How to make flaounas
It’s week six in the Great British Bake Off tent and time for the pastry challenges. There have been bread, cakes and biscuits but it’s pastry that has even the most competent baker’s brow beading with sweat. This week they’ll be making shortcrust pastry for frangipane tarts in the signature bake, puff pastry for vol-au-vents in the showstopper and an unusual Cypriot pastry for the technical.
It’s impossible for the bakers to prepare for the technical challenge, especially one that has been plucked from Paul’s encyclopaedic knowledge of random pastries from around the world.
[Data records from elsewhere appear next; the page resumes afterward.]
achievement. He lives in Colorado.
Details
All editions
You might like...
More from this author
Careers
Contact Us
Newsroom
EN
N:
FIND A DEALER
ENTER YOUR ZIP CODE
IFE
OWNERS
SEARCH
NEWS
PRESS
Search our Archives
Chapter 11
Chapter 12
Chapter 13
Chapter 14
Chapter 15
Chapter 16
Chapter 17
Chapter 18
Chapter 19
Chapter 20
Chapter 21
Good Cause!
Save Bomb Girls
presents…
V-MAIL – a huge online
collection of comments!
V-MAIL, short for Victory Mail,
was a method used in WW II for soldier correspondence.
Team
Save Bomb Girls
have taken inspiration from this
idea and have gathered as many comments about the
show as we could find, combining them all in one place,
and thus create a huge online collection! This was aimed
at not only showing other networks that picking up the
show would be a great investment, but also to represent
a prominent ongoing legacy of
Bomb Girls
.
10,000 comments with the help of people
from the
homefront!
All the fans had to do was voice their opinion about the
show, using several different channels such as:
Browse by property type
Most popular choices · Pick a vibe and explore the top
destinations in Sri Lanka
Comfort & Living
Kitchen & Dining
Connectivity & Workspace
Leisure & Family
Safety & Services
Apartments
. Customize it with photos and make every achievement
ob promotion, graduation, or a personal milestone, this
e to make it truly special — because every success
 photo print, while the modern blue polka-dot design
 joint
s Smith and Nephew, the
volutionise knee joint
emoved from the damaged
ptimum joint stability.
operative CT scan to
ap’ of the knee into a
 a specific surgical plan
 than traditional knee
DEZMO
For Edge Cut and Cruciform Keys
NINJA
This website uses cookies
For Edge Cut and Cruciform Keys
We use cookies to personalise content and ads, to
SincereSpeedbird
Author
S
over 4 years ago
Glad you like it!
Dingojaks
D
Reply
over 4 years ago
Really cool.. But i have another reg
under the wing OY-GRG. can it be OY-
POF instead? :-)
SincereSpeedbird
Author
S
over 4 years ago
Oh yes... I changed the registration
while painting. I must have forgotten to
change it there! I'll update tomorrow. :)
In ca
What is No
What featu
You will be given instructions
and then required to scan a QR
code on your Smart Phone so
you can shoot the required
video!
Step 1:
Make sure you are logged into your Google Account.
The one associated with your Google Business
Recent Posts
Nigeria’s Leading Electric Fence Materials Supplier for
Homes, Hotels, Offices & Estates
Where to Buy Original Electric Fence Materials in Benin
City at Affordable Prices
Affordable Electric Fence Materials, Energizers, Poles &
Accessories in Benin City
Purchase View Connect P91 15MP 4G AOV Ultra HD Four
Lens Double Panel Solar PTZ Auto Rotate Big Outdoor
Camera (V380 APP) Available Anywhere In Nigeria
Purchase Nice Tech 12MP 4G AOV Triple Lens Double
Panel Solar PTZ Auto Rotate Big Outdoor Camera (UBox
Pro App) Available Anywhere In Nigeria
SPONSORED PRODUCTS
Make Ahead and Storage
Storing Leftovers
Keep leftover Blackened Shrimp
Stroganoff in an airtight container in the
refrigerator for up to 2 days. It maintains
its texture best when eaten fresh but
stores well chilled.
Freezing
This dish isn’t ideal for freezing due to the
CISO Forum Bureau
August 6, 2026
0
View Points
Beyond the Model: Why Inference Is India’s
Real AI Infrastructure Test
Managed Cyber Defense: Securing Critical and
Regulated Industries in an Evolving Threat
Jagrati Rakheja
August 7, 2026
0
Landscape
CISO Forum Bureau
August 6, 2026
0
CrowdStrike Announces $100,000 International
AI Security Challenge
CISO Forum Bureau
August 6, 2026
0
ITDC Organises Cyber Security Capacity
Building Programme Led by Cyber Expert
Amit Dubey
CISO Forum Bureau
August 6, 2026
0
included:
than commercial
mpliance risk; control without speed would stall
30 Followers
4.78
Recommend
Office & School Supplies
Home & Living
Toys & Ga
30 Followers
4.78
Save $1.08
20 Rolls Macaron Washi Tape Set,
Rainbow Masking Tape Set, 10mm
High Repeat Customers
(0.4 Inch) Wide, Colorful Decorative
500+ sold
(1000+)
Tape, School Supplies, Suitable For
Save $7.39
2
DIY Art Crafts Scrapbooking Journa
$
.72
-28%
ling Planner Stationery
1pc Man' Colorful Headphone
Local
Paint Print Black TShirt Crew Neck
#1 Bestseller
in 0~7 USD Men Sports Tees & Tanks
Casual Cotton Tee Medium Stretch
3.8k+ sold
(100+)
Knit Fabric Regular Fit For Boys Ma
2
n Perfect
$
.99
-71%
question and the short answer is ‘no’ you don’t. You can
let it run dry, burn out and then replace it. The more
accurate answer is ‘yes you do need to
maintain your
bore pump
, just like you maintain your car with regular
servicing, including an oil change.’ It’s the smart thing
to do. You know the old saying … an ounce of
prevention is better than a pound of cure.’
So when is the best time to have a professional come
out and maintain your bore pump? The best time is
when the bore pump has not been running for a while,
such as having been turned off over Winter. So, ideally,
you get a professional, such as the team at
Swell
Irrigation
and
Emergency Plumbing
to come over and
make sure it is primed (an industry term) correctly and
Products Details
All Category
This week I expect none of the bakers will have heard of flaounas – I certainly hadn’t when the recipe was put before me.
On the ingredients list were two items that are pretty hard to find (thanks, Paul). Ground mahlab, the kernel from the stone of a cherry, has a fragrant taste a bit like the combination of cherries, almonds and vanilla. The other ingredient is mastic powder which apparently has a pine-like flavour. Both can be bought online or in specialist food shops.
The contestants won’t have the same issue with finding these ingredients but will they know what to do with them?
How to make flaounas
First you make the filling. Start by grating a shedload of cheese (I used pecorino and halloumi) until your arm is aching and you’re wondering if Paul chose this as an endurance, not a baking, challenge. In another bowl, mix plain flour, fast-action yeast, sultanas and semolina. Then, into a third bowl, beat eggs with milk before tipping the flour mix and the egg mix over the mountain of cheese and getting your probably-now-exhausted arm to bind it all together. The mixture is then covered and left while you get on with the next stage.
So far, so good.
While waiting for the dough to prove you have to make a sesame seed glaze for the pastry. This involves heating sesame seeds in a little white wine vinegar and water until boiling, then straining the seeds in a sieve and laying them out on a clean tea towel to dry.
Et voila!
For me, thank my lucky pastry-laden stars, these weird cheese squares worked. The delicious. office was divided in opinion on how they tasted – most not being able to come to terms with sultanas and cheese together in the same recipe. But it’s not down to them – it’s Mary and Paul who will be judging, and ranking, the last seven bakers.
I wonder who, if anyone, will make a perfect flaouna?